Swapping a known-good drive into any of the first four bays results in the same "drive not present" message.
The internal mini-SAS cable between the RAID controller and the drive cage has been reseated, the controller firmware is current, and the server's power supplies report nominal voltages.
Which of the following is the MOST likely root cause of the outage?

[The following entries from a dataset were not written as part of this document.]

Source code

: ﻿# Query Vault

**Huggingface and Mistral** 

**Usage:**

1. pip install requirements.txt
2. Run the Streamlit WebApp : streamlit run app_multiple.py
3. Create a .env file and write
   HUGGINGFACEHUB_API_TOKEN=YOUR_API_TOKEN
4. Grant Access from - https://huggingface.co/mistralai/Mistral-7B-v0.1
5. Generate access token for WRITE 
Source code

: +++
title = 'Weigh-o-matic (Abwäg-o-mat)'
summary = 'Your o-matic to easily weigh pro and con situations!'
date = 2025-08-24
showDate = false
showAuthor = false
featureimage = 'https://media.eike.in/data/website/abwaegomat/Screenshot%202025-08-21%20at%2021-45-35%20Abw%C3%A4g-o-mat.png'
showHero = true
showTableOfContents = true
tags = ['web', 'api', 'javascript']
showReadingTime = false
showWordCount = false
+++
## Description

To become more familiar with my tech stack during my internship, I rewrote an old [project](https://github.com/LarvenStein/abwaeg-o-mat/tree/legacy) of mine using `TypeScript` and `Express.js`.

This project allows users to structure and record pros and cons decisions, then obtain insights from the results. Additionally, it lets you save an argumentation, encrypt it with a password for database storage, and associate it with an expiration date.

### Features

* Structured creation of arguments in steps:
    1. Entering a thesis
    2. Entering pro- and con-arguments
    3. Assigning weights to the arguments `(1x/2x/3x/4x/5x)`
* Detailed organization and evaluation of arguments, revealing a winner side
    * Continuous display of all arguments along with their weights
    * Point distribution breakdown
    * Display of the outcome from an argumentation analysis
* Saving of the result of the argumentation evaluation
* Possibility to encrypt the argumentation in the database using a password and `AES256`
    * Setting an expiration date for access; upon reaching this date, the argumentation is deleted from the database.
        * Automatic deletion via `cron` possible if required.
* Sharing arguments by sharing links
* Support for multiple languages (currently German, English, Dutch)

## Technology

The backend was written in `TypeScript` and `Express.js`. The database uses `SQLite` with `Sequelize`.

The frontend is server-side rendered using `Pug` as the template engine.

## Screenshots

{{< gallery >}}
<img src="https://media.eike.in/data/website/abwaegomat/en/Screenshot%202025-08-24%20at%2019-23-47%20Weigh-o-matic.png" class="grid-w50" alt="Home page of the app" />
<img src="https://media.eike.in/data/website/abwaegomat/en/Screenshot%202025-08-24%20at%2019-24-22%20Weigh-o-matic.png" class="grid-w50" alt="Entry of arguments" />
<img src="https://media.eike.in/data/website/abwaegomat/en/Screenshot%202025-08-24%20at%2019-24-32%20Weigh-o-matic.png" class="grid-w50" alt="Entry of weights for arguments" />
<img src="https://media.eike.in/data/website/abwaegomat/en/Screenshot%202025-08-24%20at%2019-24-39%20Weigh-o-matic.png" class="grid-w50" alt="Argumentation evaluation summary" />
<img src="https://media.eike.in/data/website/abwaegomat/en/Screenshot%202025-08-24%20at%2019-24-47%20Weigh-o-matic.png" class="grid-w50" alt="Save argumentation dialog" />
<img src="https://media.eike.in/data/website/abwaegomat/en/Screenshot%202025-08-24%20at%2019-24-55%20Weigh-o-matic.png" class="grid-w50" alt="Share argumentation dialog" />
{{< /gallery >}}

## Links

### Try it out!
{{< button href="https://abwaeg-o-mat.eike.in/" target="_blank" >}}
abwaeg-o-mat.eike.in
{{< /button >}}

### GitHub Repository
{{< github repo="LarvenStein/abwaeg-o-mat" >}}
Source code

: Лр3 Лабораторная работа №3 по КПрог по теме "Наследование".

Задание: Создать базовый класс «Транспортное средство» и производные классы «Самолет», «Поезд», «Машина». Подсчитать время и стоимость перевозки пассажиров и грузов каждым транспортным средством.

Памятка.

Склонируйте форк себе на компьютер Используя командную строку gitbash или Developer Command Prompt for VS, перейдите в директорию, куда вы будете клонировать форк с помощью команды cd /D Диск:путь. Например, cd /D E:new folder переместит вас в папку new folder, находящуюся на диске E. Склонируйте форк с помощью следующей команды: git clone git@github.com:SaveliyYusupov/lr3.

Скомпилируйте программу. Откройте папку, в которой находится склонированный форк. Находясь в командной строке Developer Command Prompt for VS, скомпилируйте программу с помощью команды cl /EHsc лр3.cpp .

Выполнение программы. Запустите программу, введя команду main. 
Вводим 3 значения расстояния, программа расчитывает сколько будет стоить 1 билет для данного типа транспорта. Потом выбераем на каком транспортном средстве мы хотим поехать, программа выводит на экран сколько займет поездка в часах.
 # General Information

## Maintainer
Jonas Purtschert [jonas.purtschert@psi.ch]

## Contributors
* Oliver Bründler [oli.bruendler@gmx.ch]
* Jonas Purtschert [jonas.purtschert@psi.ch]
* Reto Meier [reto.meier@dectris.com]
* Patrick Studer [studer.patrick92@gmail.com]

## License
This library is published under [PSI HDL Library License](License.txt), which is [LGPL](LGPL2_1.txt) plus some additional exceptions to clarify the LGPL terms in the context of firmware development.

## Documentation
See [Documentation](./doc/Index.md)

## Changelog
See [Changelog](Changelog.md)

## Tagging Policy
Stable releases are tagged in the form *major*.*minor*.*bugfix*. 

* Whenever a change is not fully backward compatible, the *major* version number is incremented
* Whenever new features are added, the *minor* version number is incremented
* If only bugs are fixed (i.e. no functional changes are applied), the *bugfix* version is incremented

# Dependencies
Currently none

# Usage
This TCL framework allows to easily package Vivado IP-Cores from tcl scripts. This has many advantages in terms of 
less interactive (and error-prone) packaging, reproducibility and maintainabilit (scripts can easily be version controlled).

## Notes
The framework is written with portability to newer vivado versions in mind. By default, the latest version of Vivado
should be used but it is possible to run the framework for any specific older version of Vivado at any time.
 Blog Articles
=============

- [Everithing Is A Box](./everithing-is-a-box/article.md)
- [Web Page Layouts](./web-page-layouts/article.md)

Incompatible firmware versions on the four hard drives
Failure of the disk-cage backplane that serves bays 1-4
A depleted or faulty cache battery on the RAID controller
Corrupted RAID metadata written to the affected disks
Because all drives in one physical section of the chassis disappeared at the exact same time yet test as healthy in another system, the fault must lie in the shared infrastructure that connects those drives to the RAID controller. The only common element is the backplane segment (drive cage PCB) that provides power, SAS signalling and drive-status LEDs for bays 1-4. When a backplane or one of its SAS expander channels fails, every drive attached to that segment is reported as missing even though the media itself is intact.
The other options are less plausible:
A firmware mismatch on the individual disks would affect only those disks, not a whole group of bays, and the drives work fine on another host.
A depleted RAID-controller cache battery can put the virtual disk into write-through mode but does not make a subset of drives disappear.
Corrupt RAID metadata on the disks would mark them foreign or failed, yet the controller would still see the drives physically present.
Therefore, a failed or partially failed drive backplane is the most probable cause.